A bust of transgender activist Marsha P. Johnson has been erected in Christopher Park in New York City. It is the first monument of a transgender person in the city park system.
The park is near the Stonewall Inn and features a separate statue, Gay Liberation, commissioned in 1980 and installed in 1992. The piece features statues of two men and two women that are painted white.
Gay Liberation has been critiqued for focusing on white cisgender people and leaving out the transgender and people of color who were part of the Stonewall riots in 1969. The Stonewall Inn, the gay bar at the heart of the riot, has been designated a National Monument.
In 2015, the statues were vandalized by activists who painted them brown and adorned them with bras and wigs. A sign was placed next to the statues that read, “Black Latina trans women led the riots. Stop the whitewashing.”
When artist George Sagal was commissioned to create the monument by wealthy arts patron Peter Putnam in 1980, his instructions were that it “had to be loving and caring, and show the affection that is the hallmark of gay people… and it had to have equal representation of men and women.”
“At a time when we are taking down statues, I think it is just as important to collectively consider what is put up in public spaces, the process that is used to erect statues and reimagine the function of monumental work,” sculptor Jesse Pollotta told LGBTQ Nation.

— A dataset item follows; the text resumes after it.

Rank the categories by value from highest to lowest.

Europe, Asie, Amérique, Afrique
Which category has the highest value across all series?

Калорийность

The bust includes a quote from Johnson at the bottom: “History isn’t something you look back at and say it was inevitable, it happens because people make decisions that are sometimes very impulsive and of the moment, but those moments are cumulative realities.”
It describes her simply as a “lover of poetry, flowers, space, and the color purple.”

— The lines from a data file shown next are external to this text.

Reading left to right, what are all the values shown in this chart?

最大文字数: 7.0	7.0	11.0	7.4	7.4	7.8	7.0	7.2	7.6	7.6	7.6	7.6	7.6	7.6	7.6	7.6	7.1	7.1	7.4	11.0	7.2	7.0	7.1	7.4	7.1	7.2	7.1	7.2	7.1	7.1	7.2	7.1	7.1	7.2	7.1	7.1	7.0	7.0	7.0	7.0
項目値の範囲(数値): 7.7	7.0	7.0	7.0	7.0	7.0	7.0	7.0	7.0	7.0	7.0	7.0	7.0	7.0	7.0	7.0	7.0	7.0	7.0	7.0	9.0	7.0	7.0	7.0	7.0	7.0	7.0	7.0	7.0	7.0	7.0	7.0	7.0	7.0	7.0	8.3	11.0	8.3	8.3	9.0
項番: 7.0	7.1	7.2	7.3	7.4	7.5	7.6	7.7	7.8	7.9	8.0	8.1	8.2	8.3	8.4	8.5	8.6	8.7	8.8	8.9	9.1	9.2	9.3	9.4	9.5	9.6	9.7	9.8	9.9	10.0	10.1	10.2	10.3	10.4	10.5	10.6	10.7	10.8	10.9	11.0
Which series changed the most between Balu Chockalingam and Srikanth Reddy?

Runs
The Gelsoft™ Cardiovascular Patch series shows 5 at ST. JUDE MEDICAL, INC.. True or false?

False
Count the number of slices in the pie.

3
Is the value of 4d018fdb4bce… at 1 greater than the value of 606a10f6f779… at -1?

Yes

The New York Park System has a shockingly low number of monuments and statues of women. Out of over 800 monuments, only seven are statues of historically important women.

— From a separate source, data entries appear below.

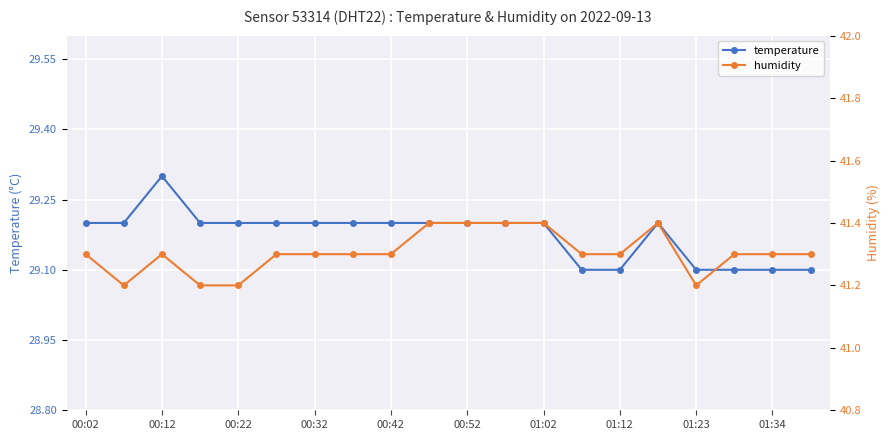

Count the temperature values in the range 29 to 30.

20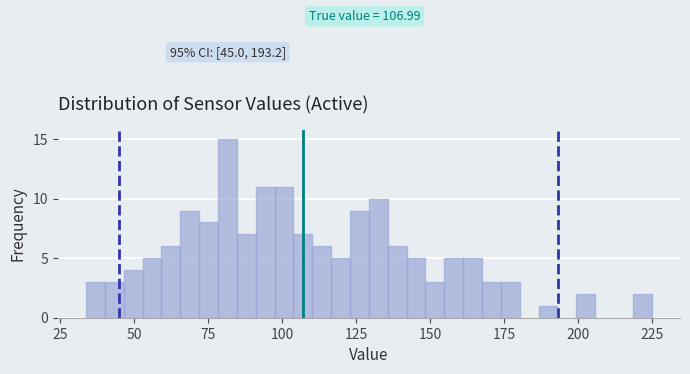

Around what value on the x-axis is the tallest bar? Give the approximate position of its centre, as read against the axis.

80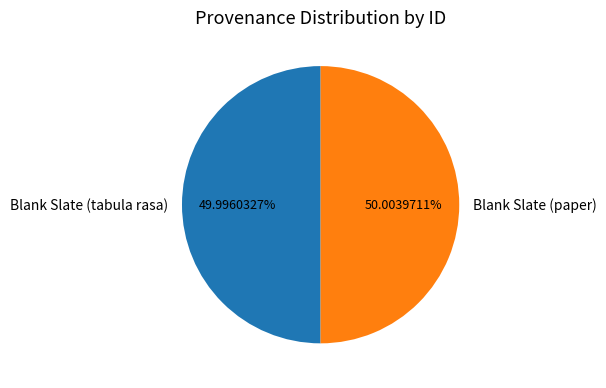

To the nearest percent, what percentage of the pie is Blank Slate (tabula rasa)?

50%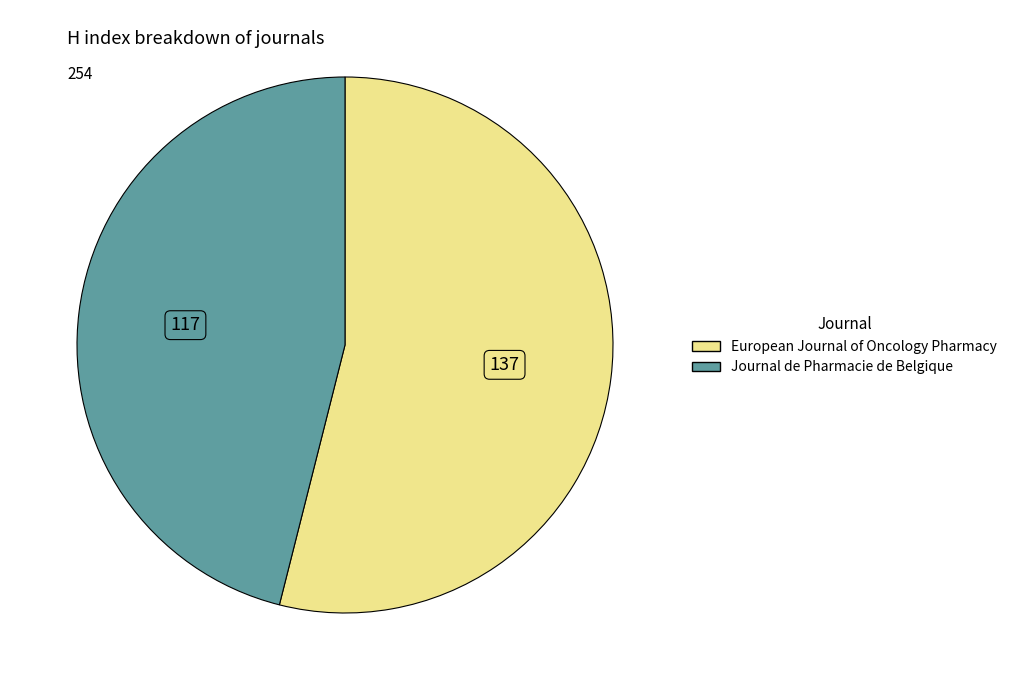

Between European Journal of Oncology Pharmacy and Journal de Pharmacie de Belgique, which is larger?

European Journal of Oncology Pharmacy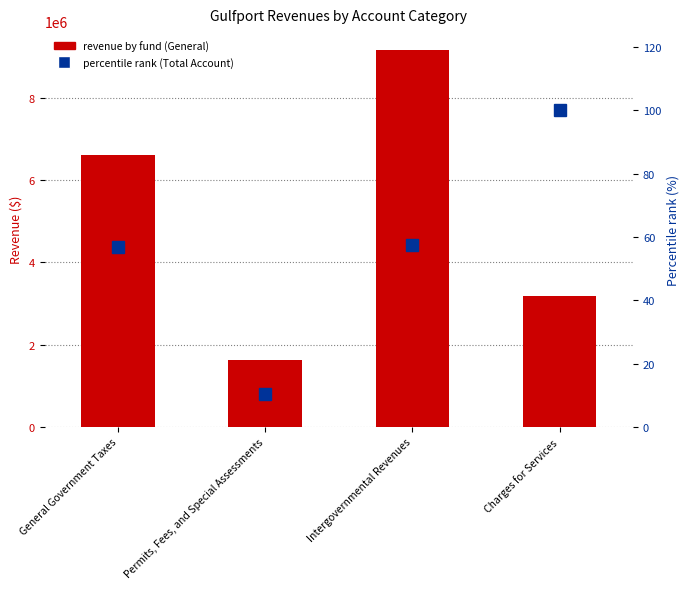

Which category has the highest value in the revenue by fund (General) series?

Intergovernmental Revenues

“We cannot stay idle and wait for the city to build statues for us. We must create representation by and for our own communities,” sculpture coordinator Eli Erlick added.
Johnson was a well-known figure in New York City’s LGBT and HIV/AIDS communities, an organizer and activist whose contributions to social change persisted long after the Stonewall riots subsided.
She and friend and fellow activist Sylvia Rivera founded Street Transvestite Action Revolutionaries to provide resources, care, and advocacy for homeless queer youth. The two are credited with encouraging the development of a trans community, separate from the larger LGB community, yet with attention to intersectional issues like racial justice, homelessness, and criminal justice reform.
Her contributions were cut short when Johnson’s body was found in the Hudson River on July 6, 1992. The death was quickly ruled a suicide but a number of friends blasted that finding, especially considering a head wound had Johnson suffered, a report she had been harassed near the river, and a witness who claimed to overhear a man bragging about murdering “a drag queen named Marsha.”
The city has halted construction of the Marsha P. Johnson Park in Williamsburg after the civil rights icon’s family and Black trans activists objected to the park’s design and lack of community input.
The park has been widely panned as ugly and in direct opposition to Johnson’s legacy of community organizing.
The New York City Parks department did not respond to a request for comment by time of publication.